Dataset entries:

================

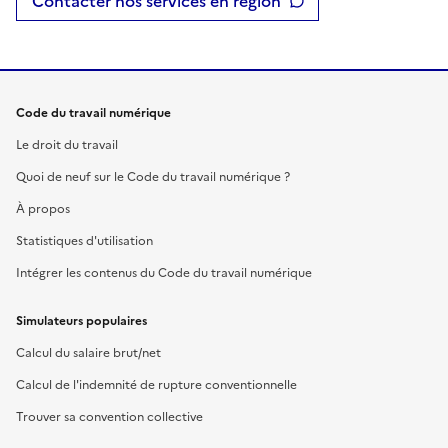
Contacter nos services en région
Code du travail numérique
Le droit du travail
Quoi de neuf sur le Code du travail numérique ?
À propos
Statistiques d'utilisation
Intégrer les contenus du Code du travail numérique
Simulateurs populaires
Calcul du salaire brut/net
Calcul de l'indemnité de rupture conventionnelle
Trouver sa convention collective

================

- What the task asks:
Within the entries above, find the string "Code" and return each line that holds it.

- Exercise answer:
Code du travail numérique
Quoi de neuf sur le Code du travail numérique ?
Intégrer les contenus du Code du travail numérique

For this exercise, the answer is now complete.